- The Washington Times - Tuesday, December 21, 2010

IN IT TO WIN IT

Liberia’s former ambassador to the United States is planning to challenge one of the world’s most influential women when he returns to his West African homeland after Christmas to run against President Ellen Johnson Sirleaf.

M. Nathaniel Barnestold Embassy Row this week that, despite Ms. Sirleaf’s popularity, he is in it to win it.

“I wouldn’t be doing this if I didn’t think she could be defeated,” Mr. Barnes said of his candidacy in the October presidential election.

He criticized Ms. Sirleaf for failing to fulfill campaign promises to improve the lives of the 3.5 million Liberians. Five years after her election victory, unemployment is estimated at 80 percent to 85 percent, and most Liberians scratch out a living on less than $1 a day. Ms. Sirleaf pledged to serve only one six-year term when she was elected in 2005 as the first female president in Africa.

Corruption remains so rampant that Ms. Sirleaf last month fired all but one of her Cabinet members.

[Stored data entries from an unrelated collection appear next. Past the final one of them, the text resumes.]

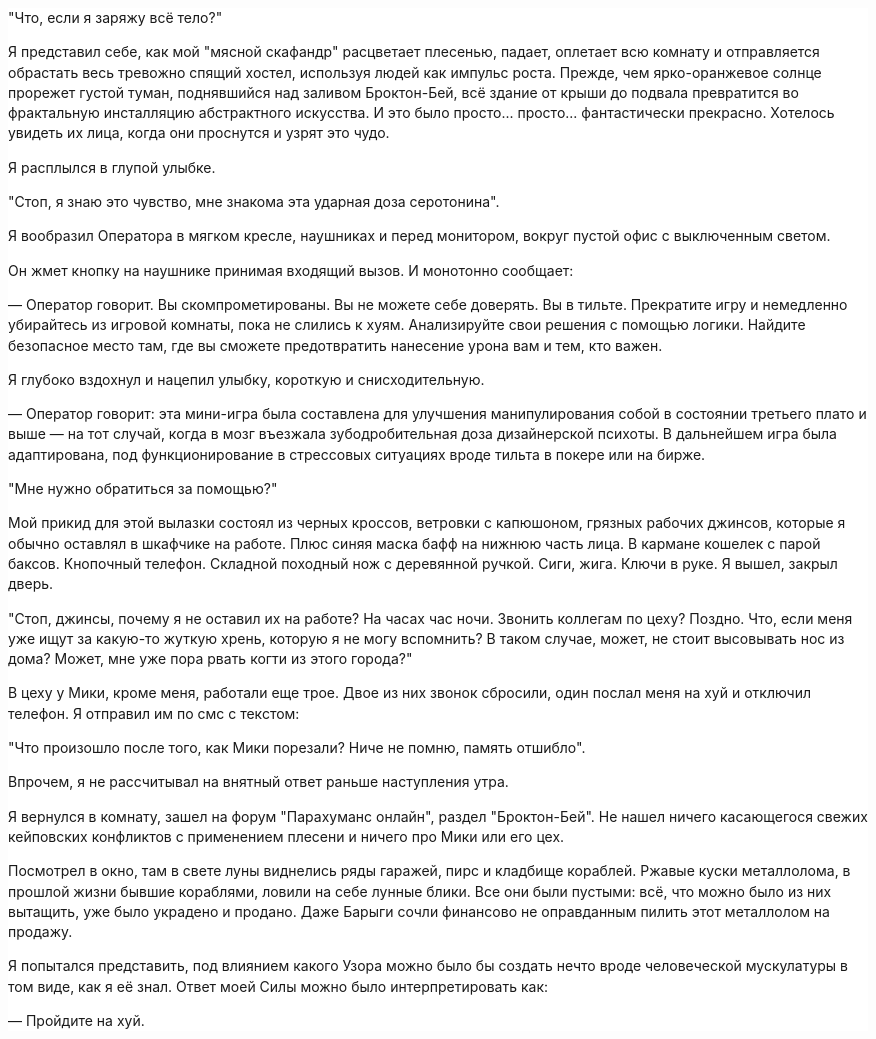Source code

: "Что, если я заряжу всё тело?"

Я представил себе, как мой "мясной скафандр" расцветает плесенью, падает, оплетает всю комнату и отправляется обрастать весь тревожно спящий хостел, используя людей как импульс роста. Прежде, чем ярко-оранжевое солнце прорежет густой туман, поднявшийся над заливом Броктон-Бей, всё здание от крыши до подвала превратится во фрактальную инсталляцию абстрактного искусства. И это было просто... просто... фантастически прекрасно. Хотелось увидеть их лица, когда они проснутся и узрят это чудо.

Я расплылся в глупой улыбке.

"Стоп, я знаю это чувство, мне знакома эта ударная доза серотонина".

Я вообразил Оператора в мягком кресле, наушниках и перед монитором, вокруг пустой офис с выключенным светом.

Он жмет кнопку на наушнике принимая входящий вызов. И монотонно сообщает:

— Оператор говорит. Вы скомпрометированы. Вы не можете себе доверять. Вы в тильте. Прекратите игру и немедленно убирайтесь из игровой комнаты, пока не слились к хуям. Анализируйте свои решения с помощью логики. Найдите безопасное место там, где вы сможете предотвратить нанесение урона вам и тем, кто важен.

Я глубоко вздохнул и нацепил улыбку, короткую и снисходительную.

— Оператор говорит: эта мини-игра была составлена для улучшения манипулирования собой в состоянии третьего плато и выше — на тот случай, когда в мозг въезжала зубодробительная доза дизайнерской психоты. В дальнейшем игра была адаптирована, под функционирование в стрессовых ситуациях вроде тильта в покере или на бирже.

"Мне нужно обратиться за помощью?"

Мой прикид для этой вылазки состоял из черных кроссов, ветровки с капюшоном, грязных рабочих джинсов, которые я обычно оставлял в шкафчике на работе. Плюс синяя маска бафф на нижнюю часть лица. В кармане кошелек с парой баксов. Кнопочный телефон. Складной походный нож с деревянной ручкой. Сиги, жига. Ключи в руке. Я вышел, закрыл дверь.

"Стоп, джинсы, почему я не оставил их на работе? На часах час ночи. Звонить коллегам по цеху? Поздно. Что, если меня уже ищут за какую-то жуткую хрень, которую я не могу вспомнить? В таком случае, может, не стоит высовывать нос из дома? Может, мне уже пора рвать когти из этого города?"

В цеху у Мики, кроме меня, работали еще трое. Двое из них звонок сбросили, один послал меня на хуй и отключил телефон. Я отправил им по смс с текстом:

"Что произошло после того, как Мики порезали? Ниче не помню, память отшибло".

Впрочем, я не рассчитывал на внятный ответ раньше наступления утра.

Я вернулся в комнату, зашел на форум "Парахуманс онлайн", раздел "Броктон-Бей". Не нашел ничего касающегося свежих кейповских конфликтов с применением плесени и ничего про Мики или его цех.

Посмотрел в окно, там в свете луны виднелись ряды гаражей, пирс и кладбище кораблей. Ржавые куски металлолома, в прошлой жизни бывшие кораблями, ловили на себе лунные блики. Все они были пустыми: всё, что можно было из них вытащить, уже было украдено и продано. Даже Барыги сочли финансово не оправданным пилить этот металлолом на продажу.

Я попытался представить, под влиянием какого Узора можно было бы создать нечто вроде человеческой мускулатуры в том виде, как я её знал. Ответ моей Силы можно было интерпретировать как:

— Пройдите на хуй.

The reform-minded president also was embarrassed last year when Liberia’s Truth and Reconciliation Commission recommended that she be barred from public office because of her past association with Charles Taylor, the former warlord and president indicted on war crimes charges and now in U.N. custody in The Hague. Ms. Sirleaf helped raise money for Mr. Taylor in the 1989 civil war against Samuel Doe, who grabbed power in a 1980 coup and soon proved corrupt and dictatorial.

Mr. Barnes has his own past association with Mr. Taylor and, ironically, credits Ms. Sirleaf for helping to reform him politically. Although he was one of 22 candidates in the 2005 election and leads the opposition Liberia Destiny Party, Ms. Sirleaf appointed him as ambassador to the United Nations in 2006 and as ambassador to the United States in 2008.

“Serving in Sirleaf’s government vindicated me for Taylor,” he said. “This helped remove the guilt by association.”

Mr. Barnes was finance minister for Mr. Taylor from 1999 to 2002, when he resigned as Mr. Taylor asserted increasingly dictatorial powers.

After Mr. Barnes finished 12th among the candidates in the 2005 election, he immediately endorsed Ms. Sirleaf over her runoff candidate, former soccer star George Weah.

“She was certainly the lesser of the two evils,” Mr. Barnes said.

Ms. Sirleaf asked for his resignation as ambassador in August after learning of his plans to run for president. Mr. Barnes said he expected his dismissal and that he and Ms. Sirleaf departed on cordial terms.

Mr. Barnes said one of his motivations for running against Ms. Sirleaf is generational. He is 57, she is 72.

“A whole different leadership style - one with energy, one with vision - is needed,” he said, adding that his campaign theme is “empowering people by creating wealth.”

“We need a Liberian middle class. Our middle class is our diaspora,” he said, referring to Liberian exiles including more than 300,000 in the United States. “It’s time for a change.”

He said his political party is center-right and strongly embraces free-market policies.

Mr. Barnes also is concerned about the ethnic divisions that remain in Liberia, a nation founded in 1847 by freed American slaves. The capital, Monrovia, was named after James Monroe, the U.S. president who supported the recolonization effort in West Africa.

Mr. Barnes traces his own roots to a freed American slave: his great-great-grandfather Nathan.

However, tension between the descendants of the American slaves, called Americo-Liberians, and the indigenous tribes of the region continue to this day. Liberia has 16 ethnic groups.

“We need a unifier, and I see myself as a unifier,” Mr. Barnes said. “I don’t see her as one.”

However, much of the world reveres Ms. Sirleaf. Foreign Policy magazine named her among the top 100 “global thinkers.” Time, Newsweek and Fortune magazines also have ranked her among the world’s foremost leaders.

Mr. Barnes remains unimpressed.

“Foreign Policy magazine and people who read it don’t vote in Liberia,” he said.